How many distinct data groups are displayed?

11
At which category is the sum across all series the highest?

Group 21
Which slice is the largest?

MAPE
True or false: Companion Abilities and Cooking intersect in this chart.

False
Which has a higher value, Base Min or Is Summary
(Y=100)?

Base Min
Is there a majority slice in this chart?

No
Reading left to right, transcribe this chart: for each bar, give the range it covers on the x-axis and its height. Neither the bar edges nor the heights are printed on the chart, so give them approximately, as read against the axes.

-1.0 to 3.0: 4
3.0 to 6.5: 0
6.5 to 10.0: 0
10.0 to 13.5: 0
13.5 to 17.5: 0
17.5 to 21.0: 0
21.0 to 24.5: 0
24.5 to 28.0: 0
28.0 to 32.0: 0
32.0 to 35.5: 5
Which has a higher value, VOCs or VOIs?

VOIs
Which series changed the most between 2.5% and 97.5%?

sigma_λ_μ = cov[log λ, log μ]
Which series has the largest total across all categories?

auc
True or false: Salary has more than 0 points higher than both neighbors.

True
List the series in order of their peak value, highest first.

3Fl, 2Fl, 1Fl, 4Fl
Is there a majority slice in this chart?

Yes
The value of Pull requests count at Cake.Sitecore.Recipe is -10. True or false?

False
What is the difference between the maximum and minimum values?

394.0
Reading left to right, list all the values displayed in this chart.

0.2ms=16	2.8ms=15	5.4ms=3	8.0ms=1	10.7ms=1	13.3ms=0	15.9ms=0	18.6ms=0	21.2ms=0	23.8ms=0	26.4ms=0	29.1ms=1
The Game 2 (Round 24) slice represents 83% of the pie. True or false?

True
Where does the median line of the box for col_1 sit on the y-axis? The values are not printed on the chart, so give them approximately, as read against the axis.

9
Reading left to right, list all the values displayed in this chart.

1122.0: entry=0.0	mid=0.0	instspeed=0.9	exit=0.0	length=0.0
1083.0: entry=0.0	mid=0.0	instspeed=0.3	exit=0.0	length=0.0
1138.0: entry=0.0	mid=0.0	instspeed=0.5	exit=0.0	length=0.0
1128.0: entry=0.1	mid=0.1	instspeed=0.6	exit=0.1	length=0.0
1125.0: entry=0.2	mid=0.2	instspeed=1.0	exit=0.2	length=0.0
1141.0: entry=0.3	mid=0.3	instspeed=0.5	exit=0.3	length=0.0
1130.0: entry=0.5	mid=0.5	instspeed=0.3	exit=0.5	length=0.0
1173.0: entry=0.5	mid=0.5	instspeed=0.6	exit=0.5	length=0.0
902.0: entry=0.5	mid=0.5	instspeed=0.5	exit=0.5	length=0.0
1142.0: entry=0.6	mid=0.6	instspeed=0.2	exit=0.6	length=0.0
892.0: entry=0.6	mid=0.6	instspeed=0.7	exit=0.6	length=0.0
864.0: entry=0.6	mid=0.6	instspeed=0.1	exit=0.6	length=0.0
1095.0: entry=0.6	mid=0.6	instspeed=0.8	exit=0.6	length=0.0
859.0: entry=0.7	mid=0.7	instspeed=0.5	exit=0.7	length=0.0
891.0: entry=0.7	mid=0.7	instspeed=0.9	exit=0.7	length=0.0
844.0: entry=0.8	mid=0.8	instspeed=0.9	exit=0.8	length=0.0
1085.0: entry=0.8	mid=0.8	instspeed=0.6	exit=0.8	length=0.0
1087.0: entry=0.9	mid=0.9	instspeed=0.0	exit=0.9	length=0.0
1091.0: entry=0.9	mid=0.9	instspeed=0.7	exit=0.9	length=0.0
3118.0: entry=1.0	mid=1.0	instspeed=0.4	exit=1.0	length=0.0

→ Exercise objective
Please retype everything from the line containing "3Fl, 2Fl, 1Fl, 4Fl" down to the last line of the rows, including both, with every character unchanged.

→ Task result
3Fl, 2Fl, 1Fl, 4Fl
Is there a majority slice in this chart?

Yes
The value of Pull requests count at Cake.Sitecore.Recipe is -10. True or false?

False
What is the difference between the maximum and minimum values?

394.0
Reading left to right, list all the values displayed in this chart.

0.2ms=16	2.8ms=15	5.4ms=3	8.0ms=1	10.7ms=1	13.3ms=0	15.9ms=0	18.6ms=0	21.2ms=0	23.8ms=0	26.4ms=0	29.1ms=1
The Game 2 (Round 24) slice represents 83% of the pie. True or false?

True
Where does the median line of the box for col_1 sit on the y-axis? The values are not printed on the chart, so give them approximately, as read against the axis.

9
Reading left to right, list all the values displayed in this chart.

1122.0: entry=0.0	mid=0.0	instspeed=0.9	exit=0.0	length=0.0
1083.0: entry=0.0	mid=0.0	instspeed=0.3	exit=0.0	length=0.0
1138.0: entry=0.0	mid=0.0	instspeed=0.5	exit=0.0	length=0.0
1128.0: entry=0.1	mid=0.1	instspeed=0.6	exit=0.1	length=0.0
1125.0: entry=0.2	mid=0.2	instspeed=1.0	exit=0.2	length=0.0
1141.0: entry=0.3	mid=0.3	instspeed=0.5	exit=0.3	length=0.0
1130.0: entry=0.5	mid=0.5	instspeed=0.3	exit=0.5	length=0.0
1173.0: entry=0.5	mid=0.5	instspeed=0.6	exit=0.5	length=0.0
902.0: entry=0.5	mid=0.5	instspeed=0.5	exit=0.5	length=0.0
1142.0: entry=0.6	mid=0.6	instspeed=0.2	exit=0.6	length=0.0
892.0: entry=0.6	mid=0.6	instspeed=0.7	exit=0.6	length=0.0
864.0: entry=0.6	mid=0.6	instspeed=0.1	exit=0.6	length=0.0
1095.0: entry=0.6	mid=0.6	instspeed=0.8	exit=0.6	length=0.0
859.0: entry=0.7	mid=0.7	instspeed=0.5	exit=0.7	length=0.0
891.0: entry=0.7	mid=0.7	instspeed=0.9	exit=0.7	length=0.0
844.0: entry=0.8	mid=0.8	instspeed=0.9	exit=0.8	length=0.0
1085.0: entry=0.8	mid=0.8	instspeed=0.6	exit=0.8	length=0.0
1087.0: entry=0.9	mid=0.9	instspeed=0.0	exit=0.9	length=0.0
1091.0: entry=0.9	mid=0.9	instspeed=0.7	exit=0.9	length=0.0
3118.0: entry=1.0	mid=1.0	instspeed=0.4	exit=1.0	length=0.0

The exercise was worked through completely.